Segment Start: Passage to read

A technique of precomputing cumulative sums to answer range sum queries in O(1) time.

Core Idea

Given an array nums, build a prefix sum array where: 
prefix[0] = 0
prefix[i] = nums[0] + nums[1] + ... + nums[i-1]
Range sum from index l to r: 
sum(l, r) = prefix[r + 1] - prefix[l]

Complexity

OperationTime
Build prefix arrayO(n)
Range sum queryO(1)
SpaceO(n)

Variations

1D Prefix Sum

Standard cumulative sum for range queries on arrays.

2D Prefix Sum

For submatrix sum queries. Uses inclusion-exclusion: 
prefix[i][j] = matrix[i-1][j-1]
             + prefix[i-1][j]
             + prefix[i][j-1]
             - prefix[i-1][j-1]

Prefix XOR

Same idea but with XOR — useful for finding subarrays with target XOR.

Difference Array

The inverse of prefix sums — used for efficient range updates:
  • Increment range [l, r] by val: diff[l] += val, diff[r+1] -= val
  • Reconstruct with prefix sum

Classic Problems

  • Range Sum Query (Immutable)

Segment End: Passage to read
Segment Start: Supplied data

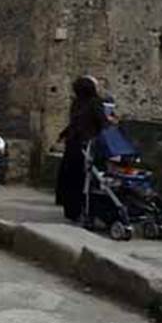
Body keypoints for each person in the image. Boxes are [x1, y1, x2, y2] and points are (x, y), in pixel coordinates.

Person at [55, 75, 107, 222]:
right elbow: (102, 123)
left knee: (71, 178)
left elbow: (75, 123)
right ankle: (87, 209)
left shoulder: (76, 103)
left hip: (73, 144)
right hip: (86, 146)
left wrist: (63, 134)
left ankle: (72, 210)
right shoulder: (95, 103)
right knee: (84, 178)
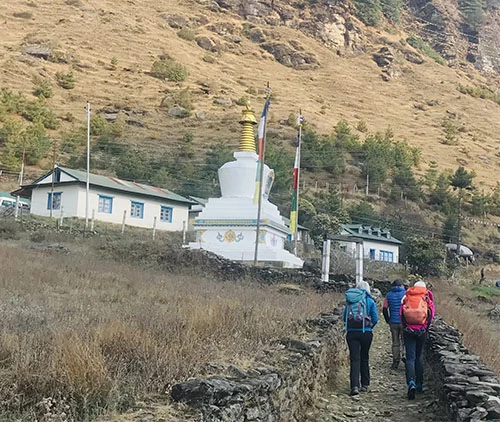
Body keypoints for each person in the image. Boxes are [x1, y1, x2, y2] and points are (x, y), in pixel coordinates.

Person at [400, 280, 435, 400]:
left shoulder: (407, 296)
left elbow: (401, 314)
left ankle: (411, 382)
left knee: (410, 358)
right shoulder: (427, 298)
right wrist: (425, 328)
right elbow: (431, 315)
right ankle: (419, 384)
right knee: (419, 356)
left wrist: (406, 327)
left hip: (408, 331)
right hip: (422, 332)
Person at [343, 281, 379, 396]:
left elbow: (345, 318)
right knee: (364, 357)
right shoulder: (370, 301)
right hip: (366, 333)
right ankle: (365, 384)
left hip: (352, 333)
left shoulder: (350, 300)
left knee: (354, 359)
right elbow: (375, 318)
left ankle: (354, 386)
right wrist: (369, 327)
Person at [383, 278, 406, 369]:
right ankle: (405, 356)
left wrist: (388, 320)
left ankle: (395, 361)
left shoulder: (388, 295)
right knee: (405, 341)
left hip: (393, 321)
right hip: (404, 322)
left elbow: (385, 309)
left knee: (395, 342)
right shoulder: (406, 294)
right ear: (401, 285)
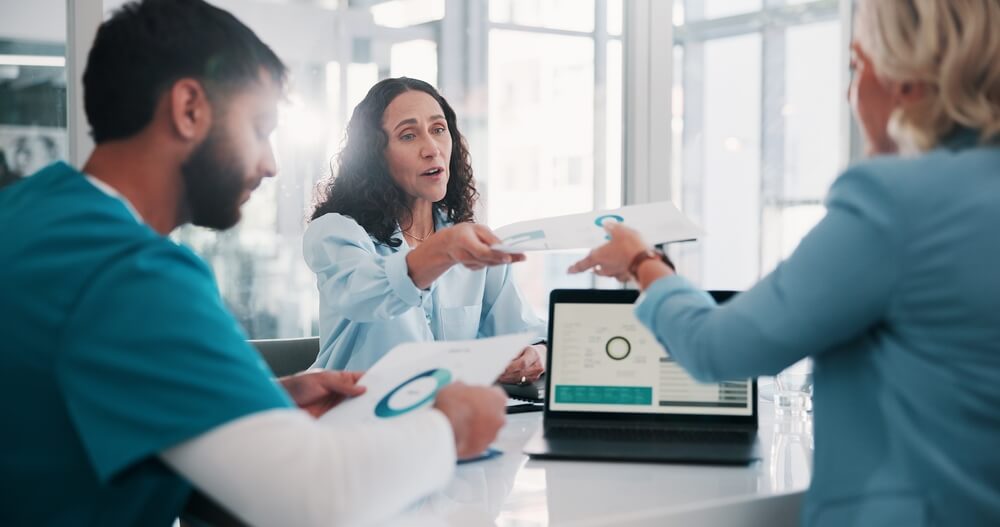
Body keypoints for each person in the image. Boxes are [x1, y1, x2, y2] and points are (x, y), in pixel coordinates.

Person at [0, 1, 507, 526]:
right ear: (189, 109)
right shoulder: (131, 273)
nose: (270, 164)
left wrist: (257, 404)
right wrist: (450, 427)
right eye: (260, 127)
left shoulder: (28, 220)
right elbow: (310, 499)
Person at [569, 0, 1000, 525]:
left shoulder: (897, 202)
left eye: (857, 66)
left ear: (906, 80)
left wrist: (641, 261)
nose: (848, 92)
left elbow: (719, 348)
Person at [306, 77, 546, 384]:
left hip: (448, 409)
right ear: (374, 155)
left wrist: (536, 353)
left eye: (438, 129)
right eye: (408, 136)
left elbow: (524, 331)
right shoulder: (335, 232)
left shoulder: (470, 240)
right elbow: (365, 296)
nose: (432, 149)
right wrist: (442, 251)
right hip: (355, 408)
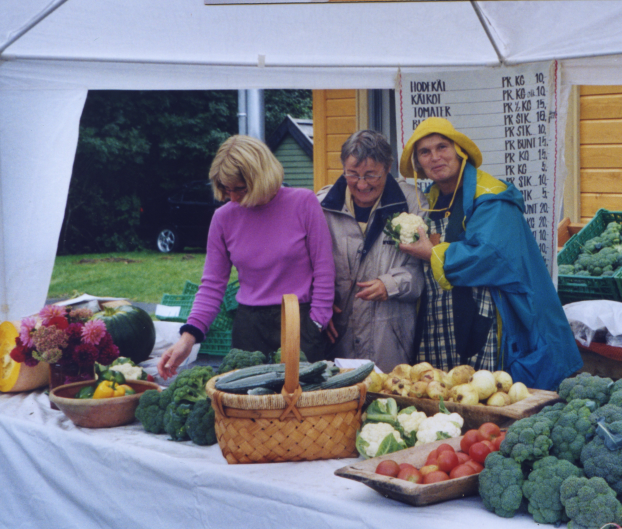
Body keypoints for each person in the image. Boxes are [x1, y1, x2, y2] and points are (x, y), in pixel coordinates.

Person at [398, 117, 583, 391]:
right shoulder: (428, 201)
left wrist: (431, 253)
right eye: (425, 152)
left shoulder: (494, 197)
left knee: (489, 399)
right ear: (418, 163)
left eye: (442, 147)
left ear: (459, 151)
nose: (435, 157)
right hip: (441, 323)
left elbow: (489, 256)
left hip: (492, 322)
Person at [157, 135, 334, 378]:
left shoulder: (303, 203)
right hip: (249, 327)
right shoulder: (223, 219)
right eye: (226, 190)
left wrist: (316, 323)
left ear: (261, 177)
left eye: (239, 189)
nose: (232, 198)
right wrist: (188, 338)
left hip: (300, 320)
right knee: (250, 407)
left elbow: (324, 270)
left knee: (306, 404)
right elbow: (212, 285)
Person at [317, 130, 428, 372]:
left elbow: (423, 274)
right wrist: (320, 303)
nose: (361, 184)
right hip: (337, 338)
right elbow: (303, 268)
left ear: (388, 168)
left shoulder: (413, 203)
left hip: (391, 341)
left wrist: (389, 284)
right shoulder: (321, 206)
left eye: (371, 175)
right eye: (352, 174)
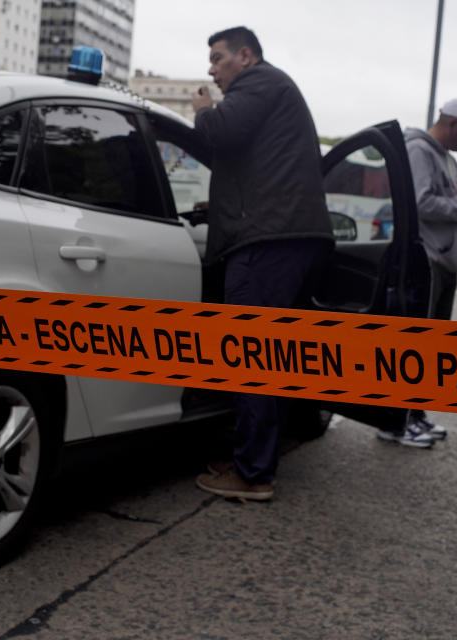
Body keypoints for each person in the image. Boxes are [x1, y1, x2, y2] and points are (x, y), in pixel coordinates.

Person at [189, 26, 334, 501]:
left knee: (249, 352)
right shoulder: (273, 90)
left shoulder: (259, 84)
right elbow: (258, 167)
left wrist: (204, 109)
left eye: (218, 57)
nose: (212, 69)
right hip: (283, 234)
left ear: (245, 56)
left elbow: (221, 133)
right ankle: (252, 457)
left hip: (267, 241)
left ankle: (253, 474)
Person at [389, 98, 457, 447]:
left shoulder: (445, 158)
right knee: (414, 343)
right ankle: (395, 420)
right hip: (427, 259)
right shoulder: (420, 151)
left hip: (443, 261)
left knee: (430, 344)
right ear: (452, 123)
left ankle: (414, 415)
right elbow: (419, 202)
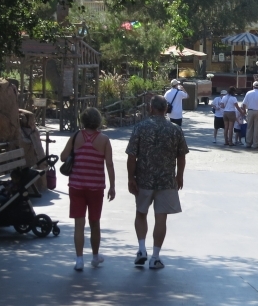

Segment End: Supplied data

Task 1: Rewrite the prefix sum page between "Given an array" and "Range sum queryO(1)", inclusive, putting "values" everywhere "nums" appears.
Task 2: Name every variation the prefix sum page lists under its "Variations" heading.
You won't need the stored entries at all.

Task output 1:
Given an array values, build a prefix sum array where: 
prefix[0] = 0
prefix[i] = values[0] + values[1] + ... + values[i-1]
Range sum from index l to r: 
sum(l, r) = prefix[r + 1] - prefix[l]

Complexity

OperationTime
Build prefix arrayO(n)
Range sum queryO(1)

Task output 2:
1D Prefix Sum
2D Prefix Sum
Prefix XOR
Difference Array